It’s that time of year when all the community association law firms start blogging about the legislative updates to the Florida Statutes that will be enacted July 1, 2014. It’s interesting to read the various blogs because they always include what the writer interprets the meaning of the new statute will be and, if you read more than one blog, you get a more than one interpretation (flag on the play — litigation imminent!).
Here’s one that should be real clear and I credit John and Kim Whitt for standing firm and seeking justice. They proposed to our elected leaders to add two words to Fla. Stat. 720.303(2), which requires meetings to be open to all members. Those two words “and accessible” make a world of difference to people like John who is confined to a wheelchair. Common sense and compassion for other human beings would lead you to think this is not necessary; after all, the Fair Housing Act requires HOAs to provide reasonable accommodations for those who request it in order to attend meetings. Well, no one goes around accusing HOA board members of using common sense with any regularity. In fact, all I hear all day is about conduct that is not only senseless, but unreasonable, offensive, insensitive and ruthless. But I digress. While those two words didn’t make it into the statute, a version of it did: “A meeting of the board must be held at a location that is accessible to a physically handicapped person if requested by a physically handicapped person who has a right to attend the meeting.”
This was no simple task and I congratulate the Whitts and our political leaders for accomplishing this. At this point I bet you’re wondering what led to this. I am here to tell their story — the real story. Not some version with a spin on it to make the people think it was an innocent mistake.
John and Kim Whitt are wonderful people. They are nice people. They are not troublemakers. When they bought their home in 2009 in a beautiful, rural community in Pasco County life for them changed. The community is comprised of 45 or so well-kept spacious homes on spacious lots, many of which are adjacent to wetlands. Everyone’s dream home, right? The Whitts were eager to be involved in the community and to get to know their neighbors. One obstacle faced them. The HOA held it’s meetings, as it did for a number of years, in a vacant lot with a cattle grate, livestock fence and extremely soft soil. The meetings are held in a far back corner under trees with roots that made it impossible and still make it impossible for John to attend the meetings. John asked the board if the meetings, not all, but at least some, could be held somewhere so he could attend and even offered his house. He was refused. A former board member, who is a contractor, offered to install a concrete pad a no charge to accommodate John’s request. The board voted against this. Of course in their version they offered to install the concrete pad and John refused, but that’s just the usual HOA spin on facts to try and get people to believe they meant well. John even offered the HOA to remove him from membership and the deed restrictions so the HOA would not have to comply. It’s not like he was going to start a pig farm at his beautiful home. Pig farms are prohibited by zoning ordinances in this area, but more on that later. The HOA spins the tale the Whitts never wanted to be part of the community and when their request to be excused was denied they resorted to pushing the access to meetings as the issue.

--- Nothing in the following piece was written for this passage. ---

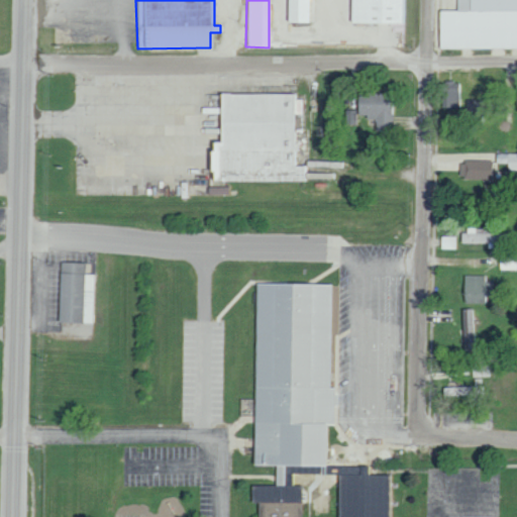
[(308,22),(308,0),(287,0),(287,22),(308,22)]
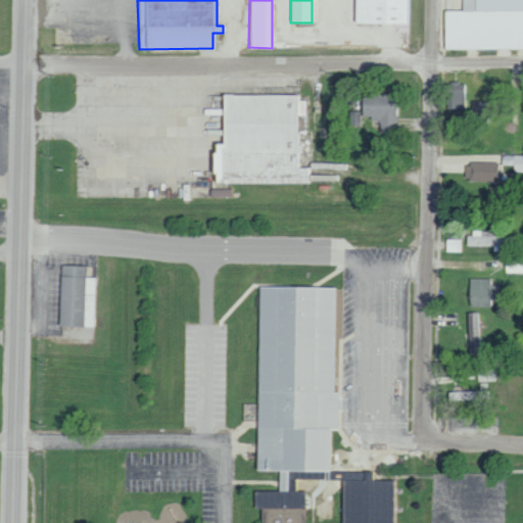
[(411,0),(353,0),(354,24),(411,25),(411,0)]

Here we are five years later. The Whitts sued the HOA, but lost. I won’t rant about that until I’m ready to relinquish my license to practice law. The former board member/contractor and two other couples who own homes in the community sued the HOA because the deed restrictions had expired while the Whitts were litigating and were not properly amended to extend them. They won on summary judgment. No HOA. The HOA is appealing, but going through the revitalization process as the same time. They are promoting revitalization by claiming if the deed restrictions are not revitalized they will be a community with pig farms. I don’t think any of the owners have a pot-bellied pig, much less a pig farm, which is illegal in this particular area anyway. On top of that, the HOA has held the Whitts out in ill will to the neighbors every chance they get, blaming them for the high legal fees they incurred with a huge unpaid balance. No one really knows what that balance is because not only will they not show the owners the amount due and the balance changes frequently. If they think the HOA won, how come they owe so much money in legal fees?
The Whitts may have lost the case, but evidently a lot of people, including members of the Florida Legislature and some decent people in their community, thought they shouldn’t. They were successful in getting the statute amended despite the HOA attorney saying they wanted to create the “Homeowners Association with Disabilities Act.” They have suffered for it. Homeowners in their community who do not even know them despise them based on the tale the HOA spins about this — a HOA that has been ruled to not have deed restrictions.
And just for giggles — the HOA now claims it is still a mandatory association without deed restrictions because the Articles of Incorporation and the Bylaws are still valid.